BOONE COUNTY, Ky. — A Boone County High School graduate played an important role in NASA’s successful Artemis II mission.
Dr. Taylor Schlotman, who graduated from Boone County High School in 2009, served as a human performance engineer at NASA’s Johnson Space Center in Houston, Texas. Her alma mater celebrated her contributions in a Facebook post.
"From Boone County High School to the forefront of human spaceflight, we are proud to call her a BCHS graduate — proof that hard work, passion and perseverance can take you anywhere," the school wrote. "The sky truly is the limit."
The post also shared photos showing Schlotman greeting the Artemis II crew after they returned to Earth. The photos show Schlotman on a tarmac, shaking hands with Mission Specialist Jeremy Hansen and embracing Pilot Victor Glover.
According to NASA, a human performance engineer researches and applies knowledge of human capabilities, limitations and behaviors to optimize astronauts’ health, safety and productivity. This work includes helping to design and test technologies for use by astronauts in aerospace environments.
Artemis II marks NASA’s inaugural crewed mission within the ‘Artemis’ initiative, which aims to send humans back to the Moon. The flight was the first human lunar mission since 1972, in addition to being the furthest distance humans have ever traveled from Earth.

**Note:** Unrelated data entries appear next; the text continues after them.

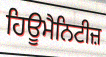
ਹਿਊਮੈਨਿਟੀਜ਼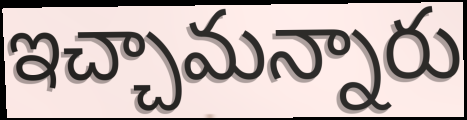
ఇచ్చామన్నారుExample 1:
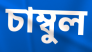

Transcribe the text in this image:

চাম্বুল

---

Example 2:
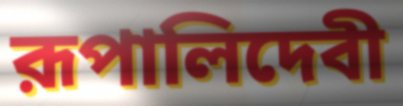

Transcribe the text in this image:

রূপালিদেবী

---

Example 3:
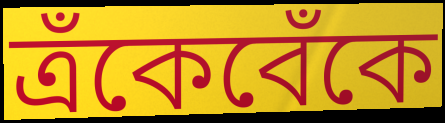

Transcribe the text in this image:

ত্রঁকেবেঁকে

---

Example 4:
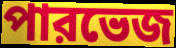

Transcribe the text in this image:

পারভেজ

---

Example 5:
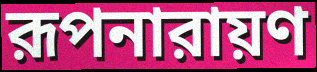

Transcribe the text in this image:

রূপনারায়ণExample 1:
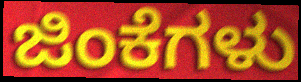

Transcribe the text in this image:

ಜಿಂಕೆಗಳು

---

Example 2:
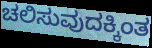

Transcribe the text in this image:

ಚಲಿಸುವುದಕ್ಕಿಂತ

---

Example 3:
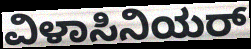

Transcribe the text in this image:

ವಿಳಾಸಿನಿಯರ್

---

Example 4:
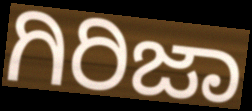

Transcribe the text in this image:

ಗಿರಿಜಾ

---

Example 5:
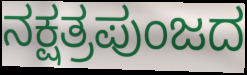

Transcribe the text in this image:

ನಕ್ಷತ್ರಪುಂಜದ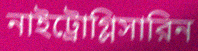
নাইট্রোগ্লিসারিন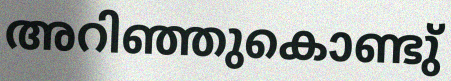
അറിഞ്ഞുകൊണ്ടു്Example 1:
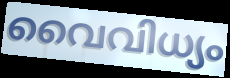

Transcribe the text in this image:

വൈവിധ്യം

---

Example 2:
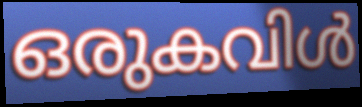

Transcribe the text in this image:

NASA’s Orion Spacecraft blasted off from the Kennedy Space Center in Florida on April 1, sending four astronauts—Americans Reid Wiseman, Victor Glover, and Christina Koch and Canadian Jeremy Hansen—on a mission during which they successfully flew around the Moon and back. The crew safely completed the mission on April 10, when the Orion splashed down in the Pacific Ocean off the coast of California.